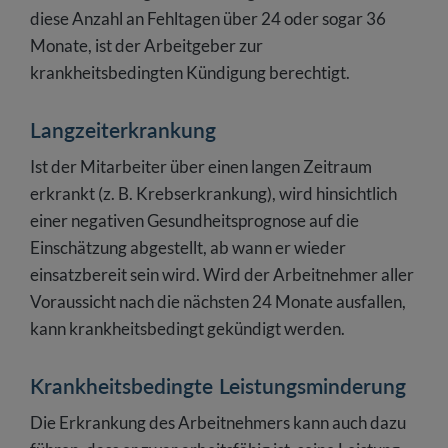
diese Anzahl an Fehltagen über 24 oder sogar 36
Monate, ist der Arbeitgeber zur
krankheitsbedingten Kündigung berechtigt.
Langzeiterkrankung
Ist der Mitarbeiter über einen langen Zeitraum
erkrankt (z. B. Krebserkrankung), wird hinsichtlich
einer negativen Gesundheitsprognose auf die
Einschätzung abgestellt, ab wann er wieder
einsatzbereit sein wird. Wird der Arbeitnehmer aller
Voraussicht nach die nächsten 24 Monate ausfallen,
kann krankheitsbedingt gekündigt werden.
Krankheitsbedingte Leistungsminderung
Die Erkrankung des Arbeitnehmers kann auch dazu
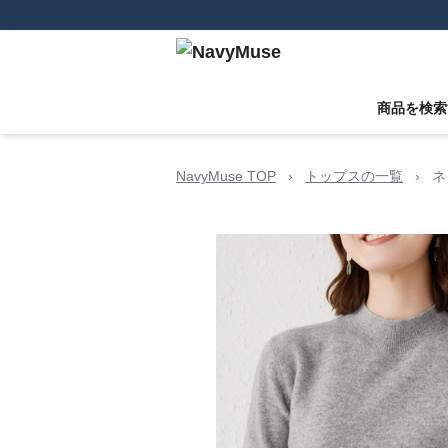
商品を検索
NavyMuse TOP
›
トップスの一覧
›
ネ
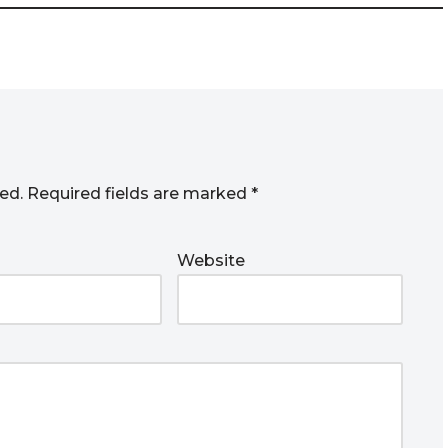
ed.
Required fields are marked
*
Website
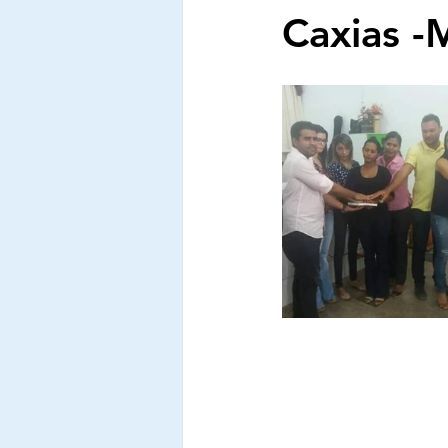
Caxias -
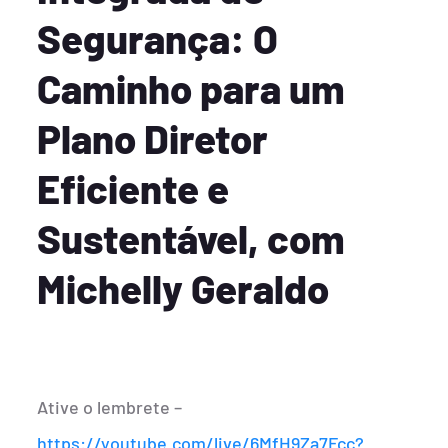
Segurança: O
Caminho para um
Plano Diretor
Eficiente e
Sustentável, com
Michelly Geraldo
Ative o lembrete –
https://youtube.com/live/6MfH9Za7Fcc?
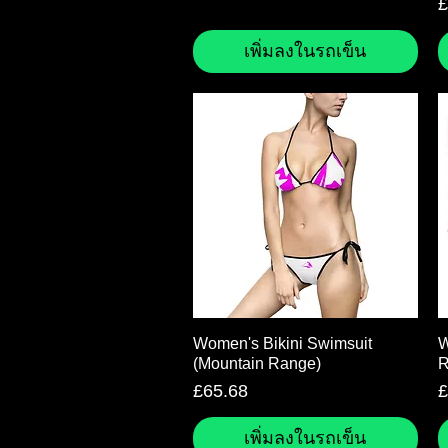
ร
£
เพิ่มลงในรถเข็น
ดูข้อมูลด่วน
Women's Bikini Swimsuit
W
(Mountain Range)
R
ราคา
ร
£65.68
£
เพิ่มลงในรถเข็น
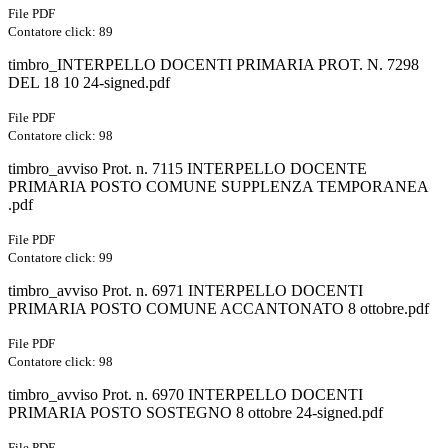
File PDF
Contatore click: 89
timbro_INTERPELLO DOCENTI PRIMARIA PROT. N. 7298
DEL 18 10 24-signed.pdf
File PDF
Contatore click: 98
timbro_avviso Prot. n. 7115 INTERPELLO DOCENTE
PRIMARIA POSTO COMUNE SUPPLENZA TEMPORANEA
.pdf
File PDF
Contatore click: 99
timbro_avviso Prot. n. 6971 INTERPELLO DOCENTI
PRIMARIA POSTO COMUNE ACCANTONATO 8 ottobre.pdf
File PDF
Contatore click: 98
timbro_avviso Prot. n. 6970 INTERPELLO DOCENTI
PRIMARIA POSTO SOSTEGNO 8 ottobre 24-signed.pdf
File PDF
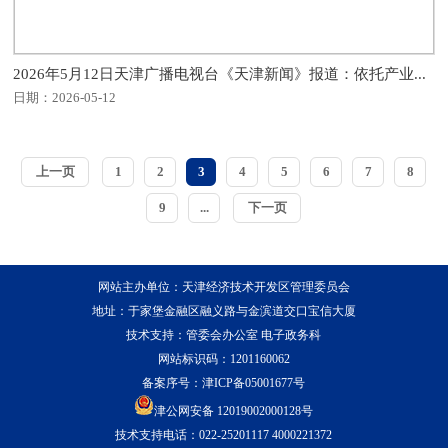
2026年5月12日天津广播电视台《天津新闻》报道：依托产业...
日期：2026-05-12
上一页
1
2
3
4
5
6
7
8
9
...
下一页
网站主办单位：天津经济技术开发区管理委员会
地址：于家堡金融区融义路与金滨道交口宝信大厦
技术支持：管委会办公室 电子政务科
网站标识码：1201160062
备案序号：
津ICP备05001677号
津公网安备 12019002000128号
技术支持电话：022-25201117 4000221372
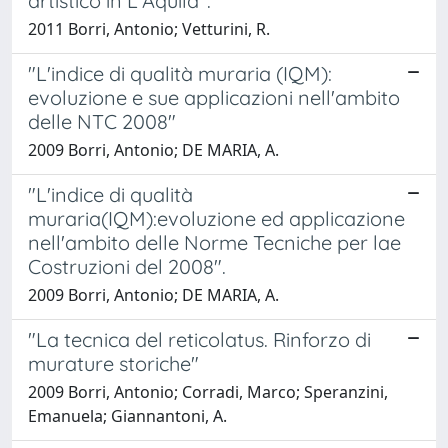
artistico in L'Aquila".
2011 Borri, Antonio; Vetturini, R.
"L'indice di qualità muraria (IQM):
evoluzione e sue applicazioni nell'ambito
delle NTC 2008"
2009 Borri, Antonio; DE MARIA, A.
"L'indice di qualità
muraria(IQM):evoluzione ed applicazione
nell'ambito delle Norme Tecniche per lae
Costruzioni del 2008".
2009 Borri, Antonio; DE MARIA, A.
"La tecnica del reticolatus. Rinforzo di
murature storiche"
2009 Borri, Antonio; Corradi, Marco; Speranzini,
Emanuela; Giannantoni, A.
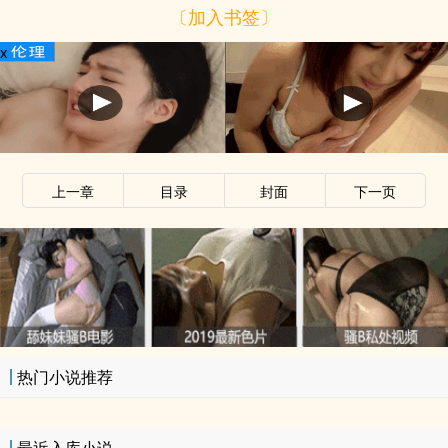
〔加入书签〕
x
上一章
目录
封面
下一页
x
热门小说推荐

══════════

Work to be completed: Please show every line of the listing above that contains the string "COMUNE", counting only matches in the same case.

Expected answer:
PRIMARIA POSTO COMUNE SUPPLENZA TEMPORANEA
PRIMARIA POSTO COMUNE ACCANTONATO 8 ottobre.pdf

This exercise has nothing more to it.